Even more reason to question that Judge Barry is a radical extremist

Ted Cruz recently attacked Donald Trump by calling his sister, Third Circuit Judge Maryanne Trump Barry, a “radical pro-abortion extremist” for voting to strike down a New Jersey late-term abortion ban. (I discussed it here.) Cruz left out the fact that Nixon appointee Leonard Garth joined her opinion and W. Bush appointee Samuel Alito joined the result.

Now, David Eldridge further undermines the Barry-is-a-radical-extremist smear with this post at Insidesources.com, pointing out that Barry testified before the Senate Judiciary Committee in effusive support of Alito’s Supreme Court nomination:

Appearing on Capitol Hill before the Senate Judiciary Committee, Barry praised Samuel Alito, then a colleague on the United States Court of Appeals for the Third Circuit, as “a man of remarkable intellectual gifts.”

Alito, she told senators, “set a standard of excellence that was contagious, his commitment to doing the right thing, never playing fast and loose with the record, never taking a short cut, his emphasis on first-rate work, his fundamental decency.”

“You have heard the most glowing things said about Sam as a colleague on our court. I embrace every glowing statement,” she testified. “Let me just conclude with this … He is a man with impeccable legal credentials. He is a fair-minded man, a modest man, a humble man, and he reveres the rule of law.”

Maybe Barry supported Alito only because she figured he was a radical pro-abortion extremist, too?

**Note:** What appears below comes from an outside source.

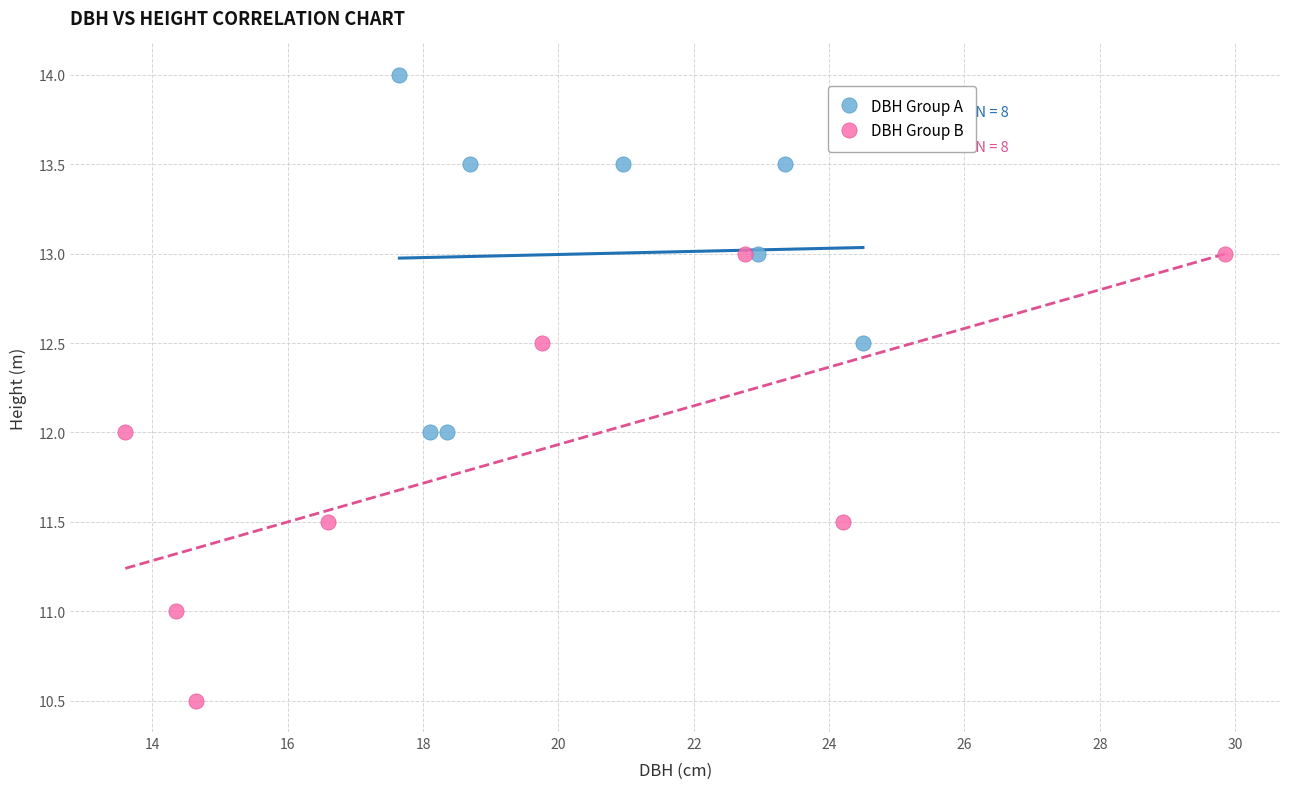

Which series has the widest spread of Y values?

DBH Group B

3 thoughts on “Even more reason to question that Judge Barry is a radical extremist

  1. Joshua Levy

    Like your previous post on this topic, this piece of evidence is irrelevant.

    Judge Barry’s recommendation of Judge Alito as a nominee to the Supreme Court does not tell us what her views on abortion are – unless you wish to argue that someone who believes in a more or less unfettered constitutional right to abortion could not endorse someone who does not believe in such a right. Yet people who disagree on important constitutional matters can still recommend each other, and sometimes do so – even publicly, even before the Senate Judiciary Committee.

  2. Matthew Stiegler Post author

    Maybe my list of radical extremists who have gone way above and beyond in support of a nominee near the opposite end of the political spectrum isn’t as long as yours. Who am I missing?

  3. Joshua Levy

    There are many instances in regard to nominees to the Supreme Court, other courts, and other offices as well. Examples can be found with research. (Left-wing former law clerks testified in favor of Judge Alito, for instance, and Judge Roberts received recommendations from the left, too.)

    Speaking more generally, it seems that your core of your objection is that Judge Barry cannot be fairly characterized as a pro-abortion extremist on the basis of the one cited opinion – or perhaps, putting the example of Judge Barry aside, your objection is that no judge who supports an unfettered constitutional right to abortion can be fairly characterized as a pro-abortion extremist.

    I think that core objection, however best described, is the more interesting point of discussion.